On New Years Eve I was talking to my friend's fiance. He started saying what kind of guy he sees me with and one of the first things he said was someone successful with a good job. And poor guy, I just started crying. I don't talk to people about how truly depressed I am, I'm pretty good at putting on a happy face, but it sure did come out that night. I had just found out that morning that I didn't get the job I'd really been wanting and was a bit raw from that. When I woke up that morning and saw the email I was just kind of shocked. I really thought I was going to get it. I felt kind of empty and then I finally went to the store and as I'm leaving my house I start to cry. I make myself leave to try and shake it off and I do a decent job. Then I'm waiting in the Starbucks drive thru and I started crying again. I shook it off, ran some errands and went home. I got ready for the night without anymore tears. Then his comments of how he sees me as being with a successful person was just a reminder that that's what I should be! I should be successful, I should have a good job. That's the kind of person I am. Not working severely shakes me to my core. So his comment just brought up all the frustrations and stress I'm feeling and I just cried and cried and cried. I don't cry around people like that. I'm not someone who cries and wants sympathy. I'm someone who puts on a happy face and glosses over the stress in my life and tries to deal with it privately. But I just couldn't do it this time. I kept apologizing for crying, I felt silly and embarrassed, but I couldn't stop. My friend came over and she just hugged me and let me cry it out.
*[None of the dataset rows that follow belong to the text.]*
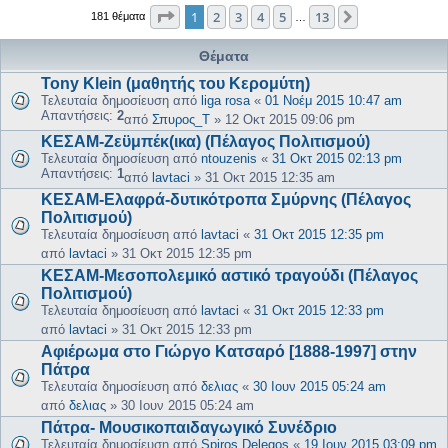
Σελίδα
1
από
13
1
2
3
4
5
13
Επόμενη
181 θέματα
…
Θέματα
Tony Klein (μαθητής του Κερομύτη)
Τελευταία δημοσίευση από
liga rosa
«
01 Νοέμ 2015 10:47 am
Απαντήσεις:
2
από
Σπυρος_Τ
»
12 Οκτ 2015 09:06 pm
ΚΕΣΑΜ-Ζεϋμπέκ(ικα) (Πέλαγος Πολιτισμού)
Τελευταία δημοσίευση από
ntouzenis
«
31 Οκτ 2015 02:13 pm
Απαντήσεις:
1
από
lavtaci
»
31 Οκτ 2015 12:35 am
ΚΕΣΑΜ-Ελαφρά-δυτικότροπα Σμύρνης (Πέλαγος
Πολιτισμού)
Τελευταία δημοσίευση από
lavtaci
«
31 Οκτ 2015 12:35 pm
από
lavtaci
»
31 Οκτ 2015 12:35 pm
ΚΕΣΑΜ-Μεσοπολεμικό αστικό τραγούδι (Πέλαγος
Πολιτισμού)
Τελευταία δημοσίευση από
lavtaci
«
31 Οκτ 2015 12:33 pm
από
lavtaci
»
31 Οκτ 2015 12:33 pm
Aφιέρωμα στο Γιώργο Κατσαρό [1888-1997] στην
Πάτρα
Τελευταία δημοσίευση από
δελιας
«
30 Ιουν 2015 05:24 am
από
δελιας
»
30 Ιουν 2015 05:24 am
Πάτρα- Μουσικοπαιδαγωγικό Συνέδριο
Τελευταία δημοσίευση από
Spiros Delegos
«
19 Ιουν 2015 03:09 pm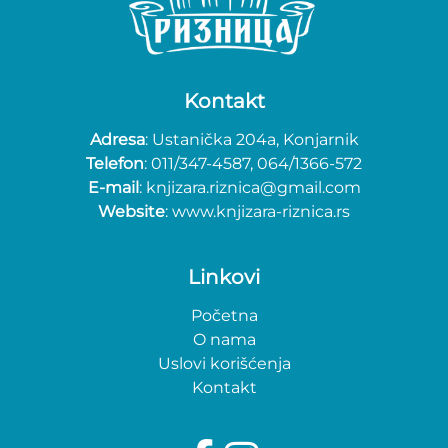
Kontakt
Adresa
: Ustanička 204a, Konjarnik
Telefon
: 011/347-4587, 064/1366-572
E-mail
: knjizara.riznica@gmail.com
Website
: www.knjizara-riznica.rs
Linkovi
Početna
O nama
Uslovi korišćenja
Kontakt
We were at her house with just close friends, so it wasn't as embarrassing as if we were out somewhere. But man I just couldn't seem to help myself that night. And now I'm crying remembering what I was feeling that night and what I've been feeling especially over the last week or so. I know I'll get through this and I know eventually it'll get better. But right now I'm struggling. My heart hurts and my head hurts and I just need for it to get better. I need to start working again, so I can be myself again.